For years the industry flogged (and still continues to flog) the idea that software development is a manufacturing discipline. I for one however, firmly believe that software development is NOT a manufacturing discipline.

One of my favorite definitions of manufacturing reads as follows:

  • to produce in a mechanical way without inspiration or originality .

Software development couldn't be further from this definition if tried! The development of software requires inspiration and creativity and the only element of the process that could be truly considered mechanical, is the bit where we hit F5 or type nant at the command line and our design becomes reality.

Yet still people both outside and inside our industry still cling to the idea that software development can be reduced to the mechanical. This idea has seen countless management guru's making a fortune selling methodologies that promise “follow our process and every software development project you undertake will be a success”.

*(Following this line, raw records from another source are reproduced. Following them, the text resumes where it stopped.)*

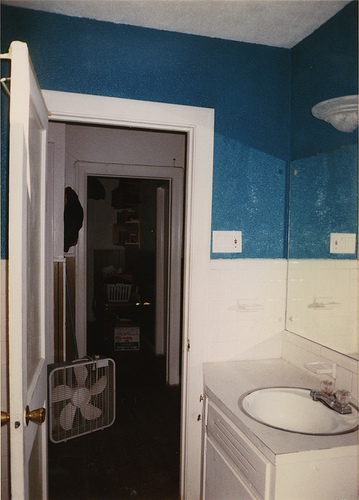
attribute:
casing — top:
[77, 147, 172, 190]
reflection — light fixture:
[308, 82, 348, 124]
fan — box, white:
[6, 344, 130, 436]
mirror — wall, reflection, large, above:
[243, 192, 349, 360]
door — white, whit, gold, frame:
[6, 104, 69, 371]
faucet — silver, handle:
[298, 371, 346, 429]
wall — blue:
[167, 169, 287, 323]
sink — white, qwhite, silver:
[244, 370, 331, 455]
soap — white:
[282, 330, 336, 396]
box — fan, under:
[21, 320, 149, 476]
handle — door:
[9, 403, 56, 436]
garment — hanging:
[48, 162, 98, 254]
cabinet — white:
[188, 399, 272, 497]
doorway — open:
[41, 136, 212, 440]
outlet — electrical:
[200, 225, 262, 283]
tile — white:
[228, 264, 265, 314]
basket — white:
[100, 300, 156, 355]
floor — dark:
[122, 425, 155, 494]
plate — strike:
[220, 340, 318, 423]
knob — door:
[13, 391, 54, 431]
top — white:
[207, 352, 306, 464]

What the software development industry seems to be unwilling to accept is that software development is hard. No amount of process or fancy tools really takes much away from this inherent difficultly. Sure it may become slightly easier, but ultimately if the developers don't engage their brains and work, every project will fail.

Fundamentally I believe software development is a creative and communicative process. It requires those involved to think, generate ideas and communicate those ideas to others.

For too long now software development has considered itself the younger brother of engineering and manufacturing disciplines and has attempted to follow their examples. However, when I look at software development today I cannot help but think it's time we stopped trying to justify our existence by trying desperately to relate to others.

Software development is starting to grow up and it's time we followed our path.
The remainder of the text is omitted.